▶ [Exercise requirements]:
• a. In the passage on Two-Lane Blacktop, how does the way the characters are presented show that the film leaves its meaning to the viewer?
• b. Turn the passage's paragraph beginning "Though sharing familiar traits" into a short bulleted list that keeps its main facts.

*** Passage Section Begins ***

Though sharing familiar traits with other road movies, Two-Lane Blacktop proves to be an oddly existential experience. Everything about the film seems designed to force the viewer to garner their own meaning from it, something made clear in the way characters are presented. There are no names here, only descriptions: The Mechanic, The Driver, The Girl, and GTO. Of these, only GTO offers any kind of background, but all in truth lack roots, and seem destined to travel the vast planes of America with no real purpose beyond their basic need to drive. Theirs is an endless cycle, and it is hypnotic to watch.

*** Passage Section Ends ***
*** Provided data Section Begins ***

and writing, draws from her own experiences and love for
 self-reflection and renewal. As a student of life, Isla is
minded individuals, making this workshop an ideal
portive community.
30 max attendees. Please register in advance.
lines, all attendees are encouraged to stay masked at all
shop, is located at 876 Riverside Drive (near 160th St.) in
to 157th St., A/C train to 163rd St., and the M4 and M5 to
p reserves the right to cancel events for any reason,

*** Provided data Section Ends ***

▶ [Activity answers]:
• a. The characters have no names, only descriptions: The Mechanic, The Driver, The Girl, and GTO. Only GTO has any background, and all of them lack roots. This presentation makes clear that the film is designed to force viewers to find their own meaning in it.

• b.
- Two-Lane Blacktop shares familiar traits with other road movies, but it is an oddly existential experience.
- The film seems designed to make viewers find their own meaning, and the way it presents its characters shows this.
- The characters have descriptions instead of names: The Mechanic, The Driver, The Girl, and GTO.
- Only GTO has any background. All of them lack roots and seem destined to travel across America with no purpose beyond their basic need to drive.
- Their endless cycle is hypnotic to watch.